The Final Rule contains a number of notable revisions and clarifications from the Federal Reserve’s rule as originally proposed (the “Proposed Rule”), including:
- Eliminating the Prior-Notice Requirement for Transactions that Do Not Cause a Financial Company to Exceed the Section 622 Concentration Limit: Under the Final Rule, financial companies are not required to provide written notice to the Federal Reserve in order to consummate a transaction that would cause the resulting financial company’s total consolidated liabilities to exceed eight percent of Total Financial Sector Liabilities immediately after consummation of the transaction, as would have been required under the Proposed Rule.
- Subjecting Controlled Merchant Banking Investments to the Section 622 Concentration Limit: The Final Rule, in a departure from the Proposed Rule, eliminates the exclusion of merchant banking acquisitions from the Section 622 Concentration Limit. As a result, a financial company would need to include relevant merchant banking investments that are “controlled” for bank regulatory purposes by the financial company in its calculation of its share of Total Financial Sector Liabilities and would be prohibited from making a controlling merchant banking investment if the investment would increase the financial company’s total consolidated liabilities above the 10 percent limit.
- Excluding Securitization Transactions from the Section 622 Concentration Limit: The Final Rule provides a new exception for certain securitization transactions by excluding from the definition of “covered acquisition” an acquisition of ownership or control of a company that is, or will be, an issuer of asset-backed securities (as defined in Section 3(a) of the Securities Exchange Act of 1934 (the “Exchange Act”)) so long as the financial company that retains an ownership interest in the company complies with the credit risk retention requirements of Section 941 of the Dodd-Frank Act.
- Introducing a General Consent Process for Approval of Certain De Minimis Transactions: In implementing Section 622’s exception for de minimis transactions, the Final Rule provides a general consent for transactions that result in an increase in a financial company’s total consolidated liabilities of less than $100 million, when aggregated with all other acquisitions by the financial company under this general consent authority during the preceding 12 months.
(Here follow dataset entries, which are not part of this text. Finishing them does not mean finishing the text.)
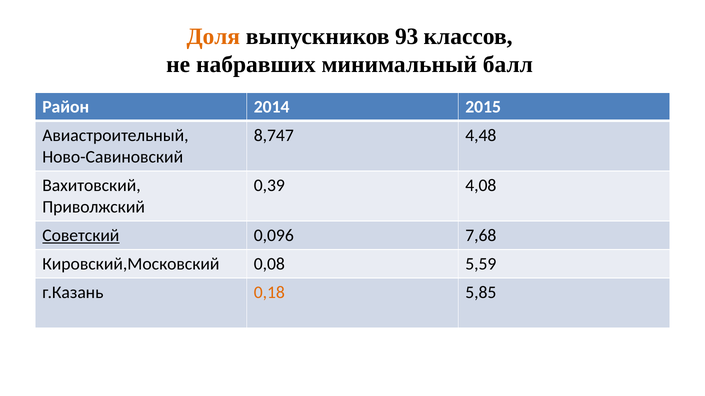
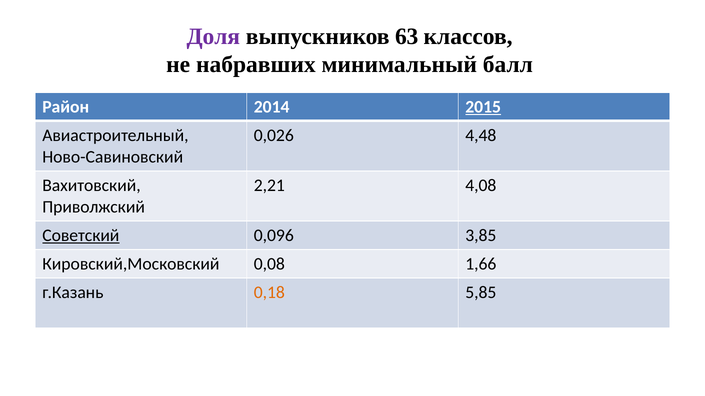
Доля colour: orange -> purple
93: 93 -> 63
2015 underline: none -> present
8,747: 8,747 -> 0,026
0,39: 0,39 -> 2,21
7,68: 7,68 -> 3,85
5,59: 5,59 -> 1,66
Transactions that exceed the $100 million threshold must receive advance approval from the Federal Reserve, and all de minimis transactions are subject to an aggregate cap of $2 billion over the preceding 12-month period.
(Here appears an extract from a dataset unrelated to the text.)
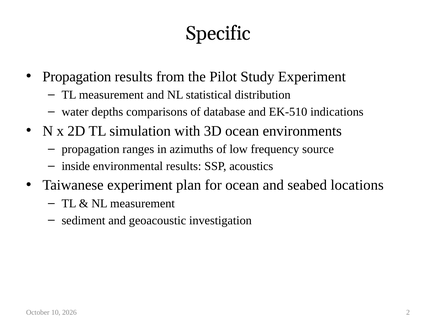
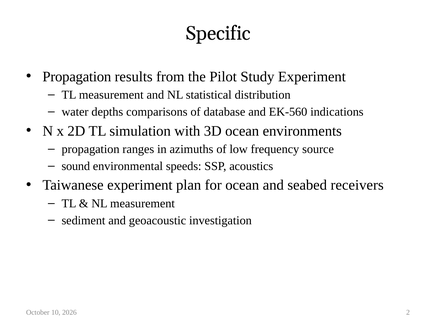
EK-510: EK-510 -> EK-560
inside: inside -> sound
environmental results: results -> speeds
locations: locations -> receivers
- Adjusting the Calculation of Total Financial Sector Liabilities: The Final Rule provides adjustments to and clarifications of the Federal Reserve’s calculation of Total Financial Sector Liabilities, including that the Federal Reserve will calculate Total Financial Sector Liabilities for the initial compliance period beginning July 1, 2015 and ending June 30, 2016 (the “Initial Period”) using financial companies’ consolidated financial sector liabilities as of December 31, 2014, rather than as an average of the aggregate financial sector liabilities as of December 31, 2013 and December 31, 2014, as under the Proposed Rule. This change was in response to industry comment that it would be burdensome or impossible for certain financial companies that were not otherwise required to report this information as of December 31, 2013 to provide this data for purposes of Section 622. In all periods subsequent to the Initial Period, Total Financial Sector Liabilities will be calculated as the average of financial companies’ aggregate financial sector liabilities as of December 31 of each of the preceding two years.